# Testo
********************

Legge di Bilancio: il momento della verità

Con la stesura della Legge di Bilancio – anticipata dall’elaborazione della Nota di Aggiornamento del Documento di Economia e Finanza (Nadef) che il Governo dovrà presentare al Parlamento entro il prossimo 27 settembre – si comincia a fare sul serio.

Basta promesse facili, da qualsiasi parte della maggioranza esse provengano. Ciò che adesso conta è stare nei margini contenuti di uno scostamento sostenibile tra le entrate e le uscite del Bilancio pubblico. Pensare di andare in deficit eccessivo non è saggio. I controllori europei dei nostri conti non lo permetterebbero. E poi, con un debito pubblico giunto nello scorso mese di maggio al record storico di 2.817 miliardi di euro (fonte: Banca d’Italia), quale sarebbe la ricaduta di un extradeficit sulla collocazione dei Titoli di Stato sui mercati finanziari? Ieri il differenziale di rendimento tra Btp e Bund 10Y ha chiuso a 163,74 punti percentuali. Un dato accettabile se si considera la fase critica che sta attraverso il Vecchio Continente. Per mantenerlo entro i limiti di sostenibilità, il Governo Meloni, sulla manovra di bilancio, dovrà rimanere con i piedi ben saldati alla realtà. Niente voli pindarici.

Al momento, le forze della maggioranza concordano sulla priorità di rendere strutturale il taglio del cuneo fiscale deciso nell’anno in corso. Per ottenere questo risultato occorrerà creare una capienza in bilancio di almeno 12 miliardi di euro. Se a questi si aggiungono i denari necessari per i premi di produttività, la sanità, i contratti del pubblico impiego da rinnovare, le missioni internazionali da finanziare, i trasferimenti agli enti locali, un ritocco al rialzo delle pensioni minime, i maggiori costi dell’accoglienza dei migranti illegali e l’avvio dei lavori per la costruzione del Ponte sullo Stretto di Messina, la copertura richiesta per il 2024 lievita a 30 miliardi e oltre. E dove si trovano tutti questi soldi, visto che c’è da assorbire l’impatto sui conti dei Superbonus erogati dai precedenti Governi? Di certo, non tassando ulteriormente gli italiani.

********************

# Blocco dati
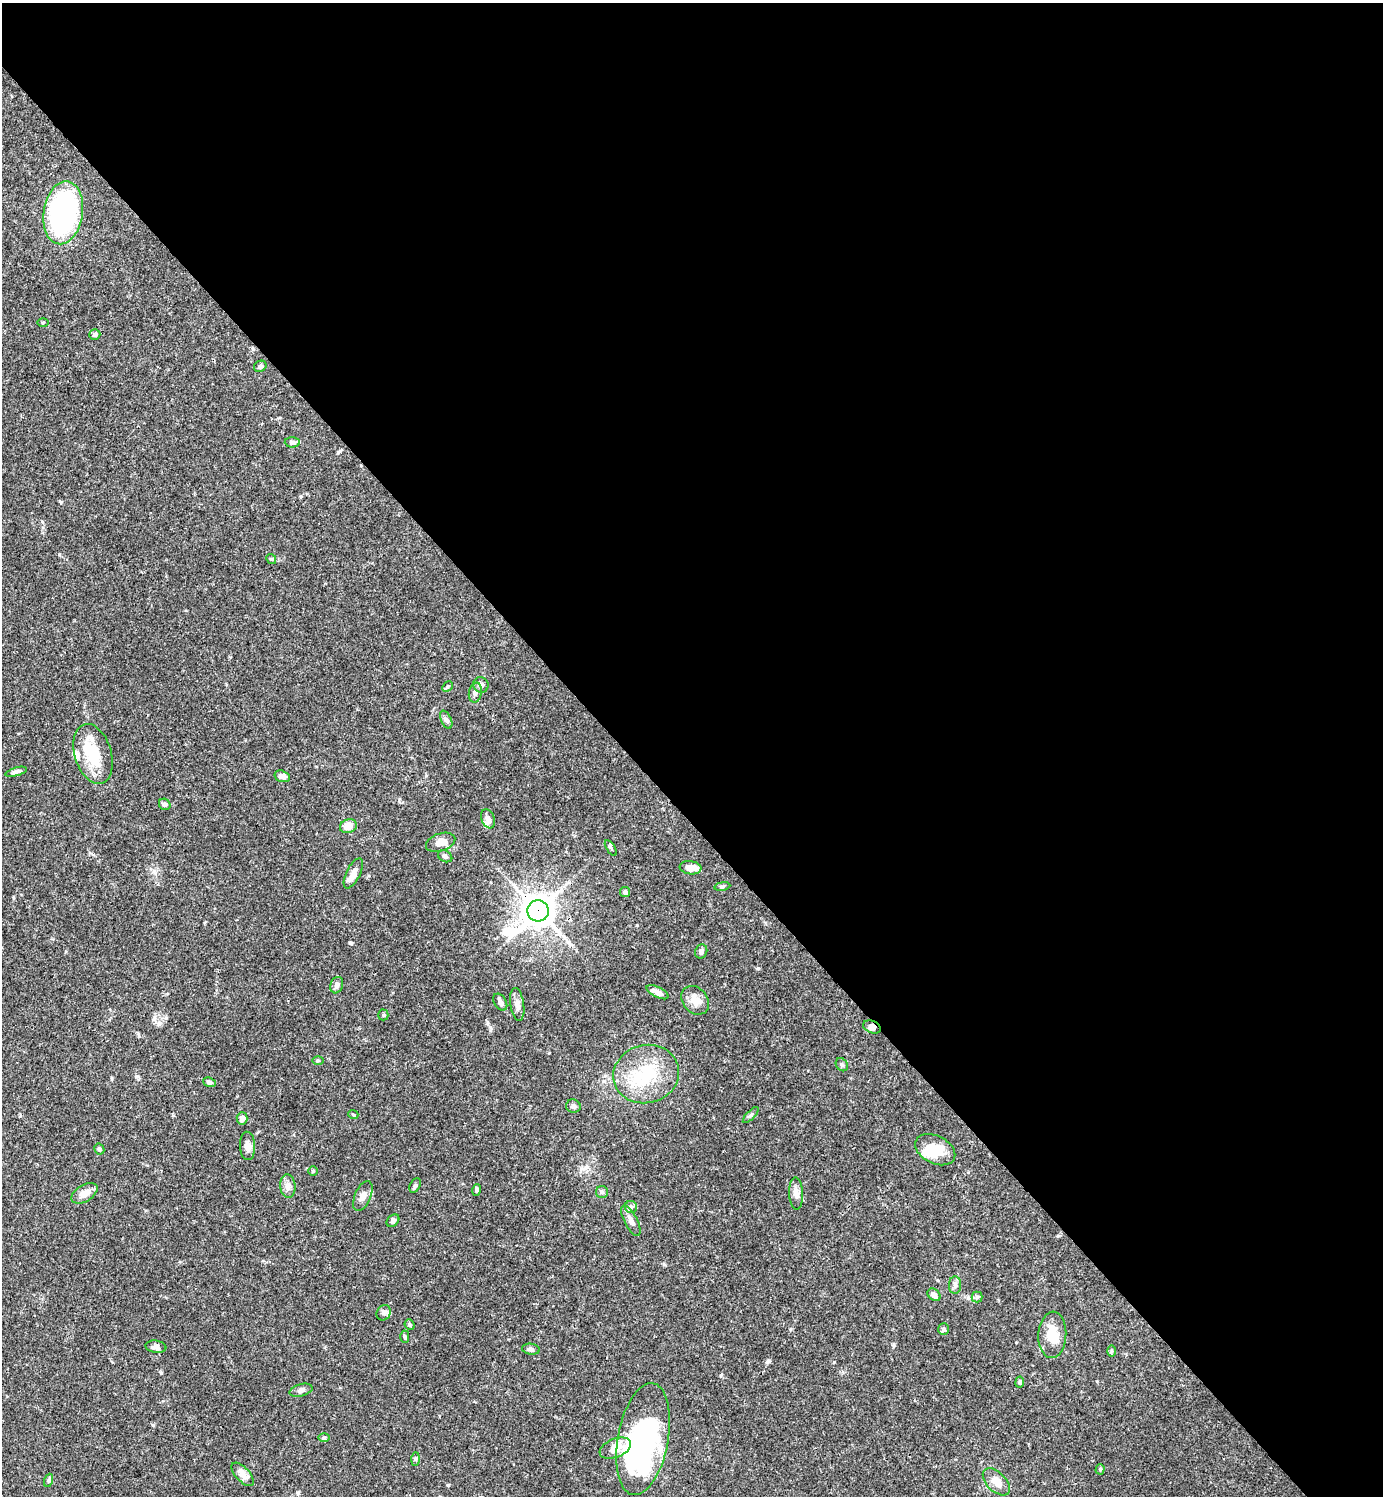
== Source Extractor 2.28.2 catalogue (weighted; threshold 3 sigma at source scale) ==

********************

# Compito da svolgere
Ricopia il passo del testo sulla Legge di Bilancio che comincia con "Al momento, le" e prosegue fino a "ulteriormente gli italiani.".

# Risposta all'esercizio
Al momento, le forze della maggioranza concordano sulla priorità di rendere strutturale il taglio del cuneo fiscale deciso nell’anno in corso. Per ottenere questo risultato occorrerà creare una capienza in bilancio di almeno 12 miliardi di euro. Se a questi si aggiungono i denari necessari per i premi di produttività, la sanità, i contratti del pubblico impiego da rinnovare, le missioni internazionali da finanziare, i trasferimenti agli enti locali, un ritocco al rialzo delle pensioni minime, i maggiori costi dell’accoglienza dei migranti illegali e l’avvio dei lavori per la costruzione del Ponte sullo Stretto di Messina, la copertura richiesta per il 2024 lievita a 30 miliardi e oltre. E dove si trovano tutti questi soldi, visto che c’è da assorbire l’impatto sui conti dei Superbonus erogati dai precedenti Governi? Di certo, non tassando ulteriormente gli italiani.